**Requirement**
Find every line in the records below that holds the word "tiled" and copy it.

**The data**

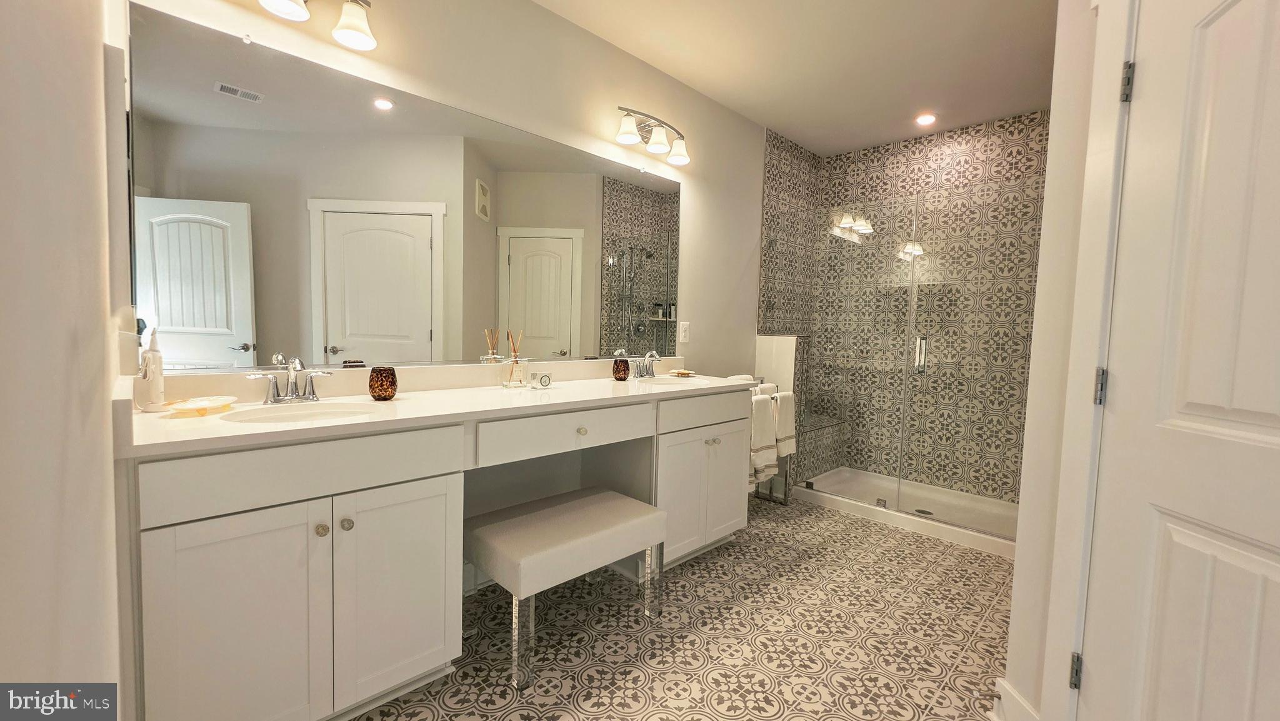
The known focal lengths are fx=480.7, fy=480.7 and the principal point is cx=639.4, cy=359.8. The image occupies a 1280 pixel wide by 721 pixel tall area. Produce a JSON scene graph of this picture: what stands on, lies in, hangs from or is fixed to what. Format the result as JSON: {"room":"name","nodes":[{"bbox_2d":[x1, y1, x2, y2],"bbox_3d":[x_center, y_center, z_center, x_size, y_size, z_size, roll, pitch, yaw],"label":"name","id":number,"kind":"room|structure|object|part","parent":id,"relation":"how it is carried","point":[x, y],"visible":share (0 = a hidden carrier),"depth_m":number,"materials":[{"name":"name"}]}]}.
{"room":"bathroom","nodes":[
{"label":"bathroom","id":0,"kind":"room"},
{"bbox_2d":[0,0,133,715],"bbox_3d":[-0.526,-0.199,0.327,0.126,2.711,3.006,-2,5,-44],"label":"left wall","id":1,"kind":"structure","parent":0,"point":[95,314],"depth_m":0.52,"materials":[{"name":"white paint"}]},
{"bbox_2d":[121,0,771,481],"bbox_3d":[-0.095,-0.321,2.690,4.210,2.660,0.119,-2,5,-44],"label":"vanity wall","id":2,"kind":"structure","parent":0,"point":[693,197],"depth_m":2.36,"materials":[{"name":"paint"}]},
{"bbox_2d":[253,0,377,50],"bbox_3d":[-1.098,-1.164,1.459,0.555,0.209,0.182,-2,5,-44],"label":"vanity light","id":3,"kind":"object","parent":2,"relation":"attached to","point":[350,26],"visible":0.98,"depth_m":1.56,"materials":[{"name":"silver metal"}]},
{"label":"shade","id":4,"kind":"part","parent":3,"relation":"part of","materials":[{"name":"white glass"}]},
{"bbox_2d":[125,3,679,375],"bbox_3d":[-0.582,-0.495,2.127,2.284,1.034,0.011,-2,5,-44],"label":"mirror","id":5,"kind":"object","parent":2,"relation":"attached to","point":[237,108],"visible":0.99,"depth_m":1.72,"materials":[{"name":"mirror"}]},
{"bbox_2d":[613,106,690,165],"bbox_3d":[0.069,-1.218,2.592,0.534,0.202,0.186,-2,5,-44],"label":"vanity light","id":6,"kind":"object","parent":2,"relation":"attached to","point":[628,127],"visible":0.98,"depth_m":2.57,"materials":[{"name":"silver metal"}]},
{"bbox_2d":[678,320,690,342],"bbox_3d":[0.281,-0.175,3.003,0.079,0.132,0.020,-2,5,-44],"label":"light switch","id":7,"kind":"object","parent":2,"relation":"attached to","point":[684,330],"visible":0.97,"depth_m":2.99,"materials":[{"name":"white plastic"}]},
{"bbox_2d":[350,491,1011,720],"bbox_3d":[0.746,1.112,1.647,4.740,0.060,3.204,-2,5,-44],"label":"floor","id":8,"kind":"structure","parent":0,"point":[697,680],"depth_m":1.83,"materials":[{"name":"beige tile"}]},
{"bbox_2d":[120,386,755,720],"bbox_3d":[-0.426,0.555,1.988,2.323,0.933,0.585,-2,5,-44],"label":"vanity cabinet","id":9,"kind":"object","parent":8,"relation":"on","point":[218,527],"visible":0.83,"depth_m":1.33,"materials":[{"name":"white paint"}]},
{"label":"cabinet door","id":10,"kind":"part","parent":9,"relation":"part of","materials":[{"name":"white paint"}]},
{"bbox_3d":[-0.880,0.296,1.330,0.643,0.152,0.036,-2,5,-44],"label":"drawer","id":11,"kind":"part","parent":9,"relation":"part of","materials":[{"name":"white paint"}]},
{"bbox_3d":[-0.881,0.468,1.338,0.030,0.033,0.031,-2,5,-44],"label":"knob","id":12,"kind":"part","parent":9,"relation":"part of","materials":[{"name":"metal"}]},
{"bbox_3d":[-0.850,0.472,1.397,0.031,0.033,0.031,-2,5,-44],"label":"knob","id":13,"kind":"part","parent":9,"relation":"part of","materials":[{"name":"silver metal"}]},
{"bbox_3d":[-0.753,0.708,1.503,0.339,0.625,0.045,-2,5,-44],"label":"cabinet door","id":14,"kind":"part","parent":9,"relation":"part of","materials":[{"name":"white paint"}]},
{"bbox_2d":[118,360,774,456],"bbox_3d":[-0.396,0.106,1.956,2.361,0.127,0.666,-2,5,-44],"label":"countertop","id":15,"kind":"structure","parent":9,"relation":"on","point":[218,429],"depth_m":1.56,"materials":[{"name":"white stone"}]},
{"bbox_2d":[137,328,166,411],"bbox_3d":[-1.352,0.026,1.335,0.058,0.228,0.065,-2,5,-44],"label":"soap dispenser","id":16,"kind":"object","parent":15,"relation":"on","point":[154,387],"visible":0.99,"depth_m":1.32,"materials":[{"name":"white"}]},
{"bbox_2d":[163,395,236,415],"bbox_3d":[-1.224,0.128,1.350,0.156,0.030,0.161,-2,5,-44],"label":"soap dish","id":17,"kind":"object","parent":15,"relation":"on","point":[193,405],"visible":0.99,"depth_m":1.34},
{"bbox_2d":[245,355,334,404],"bbox_3d":[-1.089,0.060,1.513,0.238,0.153,0.141,-2,5,-44],"label":"faucet","id":18,"kind":"object","parent":15,"relation":"on","point":[292,397],"visible":0.99,"depth_m":1.52,"materials":[{"name":"silver metal"}]},
{"bbox_2d":[220,400,382,424],"bbox_3d":[-0.982,0.233,1.409,0.428,0.149,0.337,-2,5,-44],"label":"sink","id":19,"kind":"object","parent":15,"relation":"in","point":[309,417],"visible":0.39,"depth_m":1.52,"materials":[{"name":"white ceramic"}]},
{"bbox_2d":[368,365,398,400],"bbox_3d":[-0.883,0.078,1.654,0.087,0.110,0.088,-2,5,-44],"label":"candle holder","id":20,"kind":"object","parent":15,"relation":"on","point":[390,385],"visible":0.99,"depth_m":1.62,"materials":[{"name":"brown glass"}]},
{"bbox_2d":[501,328,528,386],"bbox_3d":[-0.538,-0.009,2.085,0.092,0.250,0.086,-2,5,-44],"label":"reed diffuser","id":21,"kind":"object","parent":15,"relation":"on","point":[515,357],"visible":0.99,"depth_m":2.07,"materials":[{"name":"clear glass"}]},
{"bbox_2d":[529,371,553,389],"bbox_3d":[-0.421,0.086,2.040,0.090,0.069,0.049,-2,5,-44],"label":"small clock","id":22,"kind":"object","parent":15,"relation":"on","point":[545,380],"visible":0.99,"depth_m":2.02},
{"bbox_2d":[611,351,630,380],"bbox_3d":[-0.095,0.043,2.466,0.085,0.117,0.084,-2,5,-44],"label":"candle holder","id":23,"kind":"object","parent":15,"relation":"on","point":[625,364],"visible":0.99,"depth_m":2.44,"materials":[{"name":"glass"}]},
{"bbox_2d":[630,348,661,378],"bbox_3d":[0.051,0.019,2.616,0.246,0.156,0.145,-2,5,-44],"label":"faucet","id":24,"kind":"object","parent":15,"relation":"on","point":[654,355],"visible":1,"depth_m":2.62,"materials":[{"name":"silver metal"}]},
{"bbox_2d":[639,373,711,385],"bbox_3d":[0.164,0.178,2.543,0.422,0.162,0.364,-2,5,-44],"label":"sink","id":25,"kind":"object","parent":15,"relation":"in","point":[677,378],"visible":0.36,"depth_m":2.69,"materials":[{"name":"white ceramic"}]},
{"bbox_2d":[667,368,695,376],"bbox_3d":[0.244,0.072,2.813,0.148,0.028,0.155,-2,5,-44],"label":"soap dish","id":26,"kind":"object","parent":15,"relation":"on","point":[681,371],"visible":0.99,"depth_m":2.79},
{"bbox_3d":[-0.262,0.279,1.884,0.608,0.137,0.060,-2,5,-44],"label":"drawer","id":27,"kind":"part","parent":9,"relation":"part of","materials":[{"name":"white paint"}]},
{"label":"knob","id":28,"kind":"part","parent":9,"relation":"part of","materials":[{"name":"silver metal"}]},
{"bbox_3d":[0.300,0.666,2.519,0.645,0.623,0.220,-2,5,-44],"label":"cabinet doors","id":29,"kind":"part","parent":9,"relation":"part of","materials":[{"name":"white paint"}]},
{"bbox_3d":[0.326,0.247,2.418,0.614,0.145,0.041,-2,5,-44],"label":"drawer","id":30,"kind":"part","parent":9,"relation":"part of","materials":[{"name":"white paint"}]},
{"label":"knob","id":31,"kind":"part","parent":9,"relation":"part of","materials":[{"name":"silver metal"}]},
{"bbox_2d":[462,488,667,690],"bbox_3d":[-0.293,0.816,1.875,0.721,0.451,0.421,-2,5,-44],"label":"bench","id":32,"kind":"object","parent":8,"relation":"on","point":[619,499],"visible":0.99,"depth_m":1.71,"materials":[{"name":"fabric"}]},
{"bbox_2d":[732,380,794,501],"bbox_3d":[0.785,0.560,3.189,0.552,0.836,0.201,-2,5,-44],"label":"towel rack","id":33,"kind":"object","parent":8,"relation":"on","point":[785,501],"visible":0.29,"depth_m":3.27,"materials":[{"name":"metal"}]},
{"bbox_2d":[748,390,779,481],"bbox_3d":[0.727,0.456,2.917,0.271,0.494,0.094,-2,5,-44],"label":"towel","id":34,"kind":"object","parent":33,"relation":"hanging from","point":[764,419],"visible":0.73,"depth_m":2.88,"materials":[{"name":"white fabric"}]},
{"bbox_2d":[770,388,797,456],"bbox_3d":[0.909,0.407,3.094,0.260,0.428,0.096,-2,5,-44],"label":"towel","id":35,"kind":"object","parent":33,"relation":"hanging from","point":[783,410],"visible":0.7,"depth_m":3.06,"materials":[{"name":"white fabric"}]},
{"bbox_2d":[789,467,1018,557],"bbox_3d":[1.856,0.973,3.223,0.850,0.084,1.474,-2,5,-44],"label":"shower pan","id":36,"kind":"object","parent":8,"relation":"on","point":[957,495],"visible":0.6,"depth_m":3.20,"materials":[{"name":"white plastic"}]},
{"bbox_2d":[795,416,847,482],"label":"shower bench","id":37,"kind":"object","parent":36,"relation":"on","point":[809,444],"visible":0.5,"depth_m":3.68,"materials":[{"name":"grey tile"}]},
{"bbox_2d":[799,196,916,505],"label":"glass shower panel","id":38,"kind":"object","parent":36,"relation":"on","point":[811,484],"visible":0.95,"depth_m":3.16,"materials":[{"name":"glass"}]},
{"bbox_2d":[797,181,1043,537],"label":"glass shower enclosure","id":39,"kind":"object","parent":36,"relation":"on","point":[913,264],"visible":0.95,"depth_m":2.92,"materials":[{"name":"glass"}]},
{"bbox_3d":[1.717,-0.039,2.960,0.060,0.208,0.060,-2,5,-44],"label":"shower door handle","id":40,"kind":"part","parent":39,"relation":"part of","materials":[{"name":"silver metal"}]},
{"bbox_2d":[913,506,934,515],"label":"shower drain","id":41,"kind":"object","parent":36,"relation":"in","point":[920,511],"visible":0.66,"depth_m":3.10,"materials":[{"name":"metal"}]},
{"bbox_2d":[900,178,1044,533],"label":"glass shower door","id":42,"kind":"structure","parent":36,"relation":"on","point":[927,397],"depth_m":2.69,"materials":[{"name":"glass"}]},
{"bbox_2d":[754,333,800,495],"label":"half wall","id":43,"kind":"structure","parent":0,"point":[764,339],"depth_m":3.41,"materials":[{"name":"white"}]},
{"bbox_2d":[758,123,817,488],"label":"tiled side wall","id":44,"kind":"structure","parent":0,"point":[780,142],"depth_m":3.69,"materials":[{"name":"tile"}]},
{"bbox_2d":[532,0,1059,156],"bbox_3d":[0.920,-1.574,1.270,4.928,0.096,3.429,-2,5,-44],"label":"ceiling","id":45,"kind":"structure","parent":0,"point":[792,134],"depth_m":2.53,"materials":[{"name":"white paint"}]},
{"bbox_2d":[914,112,936,125],"bbox_3d":[1.917,-1.617,3.233,0.140,0.008,0.140,-2,5,-44],"label":"recessed light","id":46,"kind":"object","parent":45,"relation":"in","point":[927,120],"visible":0.99,"depth_m":3.23,"materials":[{"name":"white"}]},
{"bbox_2d":[785,110,1049,503],"bbox_3d":[2.178,-0.323,3.532,0.123,2.630,1.758,-2,5,-44],"label":"tiled shower wall","id":47,"kind":"structure","parent":0,"point":[952,140],"depth_m":3.46,"materials":[{"name":"tile"}]},
{"bbox_2d":[1001,0,1111,718],"bbox_3d":[1.200,-0.195,1.079,0.126,2.637,0.980,2,3,1],"label":"right wall","id":48,"kind":"structure","parent":0,"point":[1017,584],"depth_m":1.32,"materials":[{"name":"paint"}]},
{"bbox_2d":[991,676,1041,720],"bbox_3d":[1.095,1.033,1.399,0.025,0.135,0.211,1,3,0],"label":"baseboard","id":49,"kind":"structure","parent":48,"relation":"attached to","point":[1022,703],"depth_m":1.41,"materials":[{"name":"white paint"}]},
{"bbox_2d":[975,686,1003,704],"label":"door stop","id":50,"kind":"object","parent":49,"relation":"attached to","point":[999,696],"visible":0.97,"depth_m":1.45,"materials":[{"name":"metal"}]},
{"bbox_2d":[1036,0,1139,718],"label":"door frame","id":51,"kind":"structure","parent":48,"relation":"attached to","point":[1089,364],"depth_m":1.20,"materials":[{"name":"white paint"}]},
{"bbox_2d":[1075,0,1279,720],"bbox_3d":[1.122,0.114,0.797,0.107,2.051,0.755,1,3,-1],"label":"door","id":52,"kind":"structure","parent":48,"relation":"in","point":[1227,19],"depth_m":0.99,"materials":[{"name":"white paint"}]},
{"bbox_3d":[1.090,0.781,1.211,0.018,0.083,0.017,-2,5,-45],"label":"hinge","id":53,"kind":"part","parent":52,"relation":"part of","materials":[{"name":"metal"}]},
{"bbox_3d":[1.127,0.071,1.185,0.020,0.088,0.020,-2,5,-45],"label":"hinge","id":54,"kind":"part","parent":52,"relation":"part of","materials":[{"name":"silver metal"}]},
{"bbox_3d":[1.133,-0.641,1.126,0.020,0.088,0.021,-2,5,-45],"label":"hinge","id":55,"kind":"part","parent":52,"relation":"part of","materials":[{"name":"metal"}]}
]}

**Final answer**
{"bbox_2d":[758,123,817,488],"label":"tiled side wall","id":44,"kind":"structure","parent":0,"point":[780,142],"depth_m":3.69,"materials":[{"name":"tile"}]},
{"bbox_2d":[785,110,1049,503],"bbox_3d":[2.178,-0.323,3.532,0.123,2.630,1.758,-2,5,-44],"label":"tiled shower wall","id":47,"kind":"structure","parent":0,"point":[952,140],"depth_m":3.46,"materials":[{"name":"tile"}]},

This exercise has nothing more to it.